--- DATASET ENTRIES ---

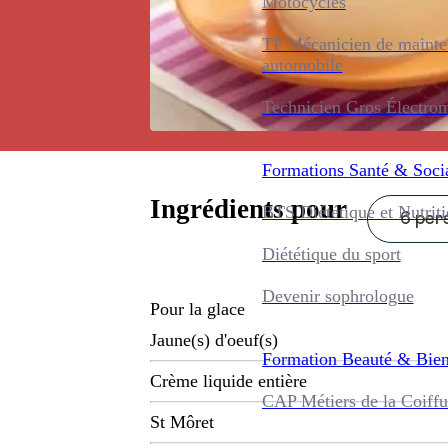
Motocycles
TP Mécanicien de maint
automobile
Technicien Gros Électro
Formations
Santé & Soci
Ingrédients pour
BTS Diététique et Nutrit
6 pers
Diététique du sport
Devenir sophrologue
Pour la glace
Jaune(s) d'oeuf(s)
Formation
Beauté & Bien
Crème liquide entière
CAP Métiers de la Coiffu
St Môret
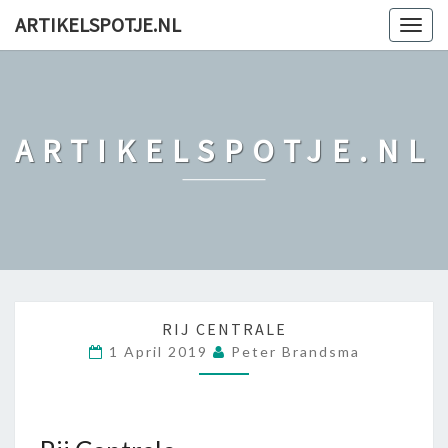
ARTIKELSPOTJE.NL
Togg
navig
ARTIKELSPOTJE.NL
R
RIJ CENTRALE
I
1 April 2019
Peter Brandsma
J
C
E
N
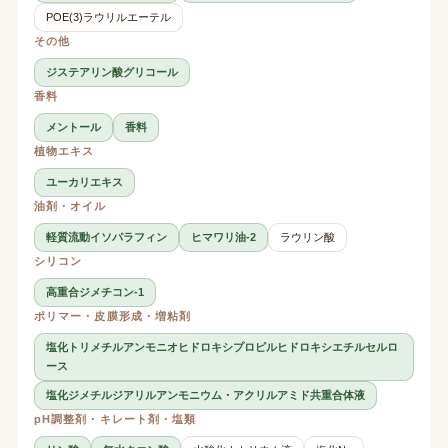
POE(3)ラウリルエーテル
その他
ジステアリン酸グリコール
香料
メントール
香料
植物エキス
ユーカリエキス
油剤・オイル
軽質流動イソパラフィン
ヒマワリ油-2
ラウリン酸
シリコン
高重合ジメチコン-1
ポリマー・皮膜形成・増粘剤
塩化トリメチルアンモニオヒドロキシプロピルヒドロキシエチルセルロ
ース
塩化ジメチルジアリルアンモニウム・アクリルアミド共重合体液
pH調整剤・キレート剤・塩類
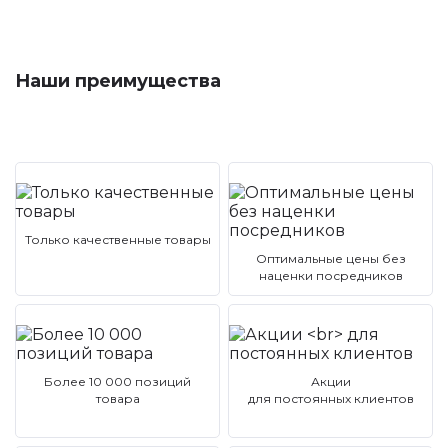
Наши преимущества
Только качественные товары
Оптимальные цены без
наценки посредников
Более 10 000 позиций
Акции
товара
для постоянных клиентов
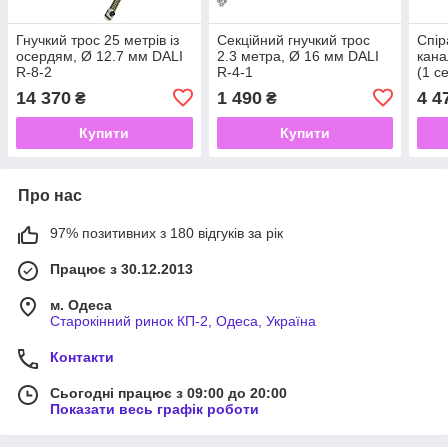
Гнучкий трос 25 метрів із
Секційний гнучкий трос
Спір
осердям, Ø 12.7 мм DALI
2.3 метра, Ø 16 мм DALI
кана
R-8-2
R-4-1
(1 се
Roth
14 370
1 490
4 4
₴
₴
Купити
Купити
Про нас
97% позитивних з 180 відгуків за рік
Працює з 30.12.2013
м. Одеса
Старокінний ринок КП-2, Одеса, Україна
Контакти
Сьогодні працює з 09:00 до 20:00
Показати весь графік роботи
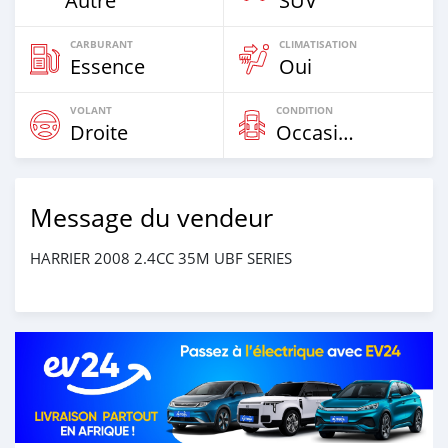
Autre
SUV
CARBURANT
CLIMATISATION
Essence
Oui
VOLANT
CONDITION
Droite
Occasion
Message du vendeur
HARRIER 2008 2.4CC 35M UBF SERIES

---

> _WHAT IS BEING ASKED_:
Retype the lines from the line with "Наши преимущества" up to and including the line with "для постоянных клиентов", keeping every character unchanged.

> _REPLY_:
Наши преимущества
Только качественные товары
Оптимальные цены без
наценки посредников
Более 10 000 позиций
Акции
товара
для постоянных клиентов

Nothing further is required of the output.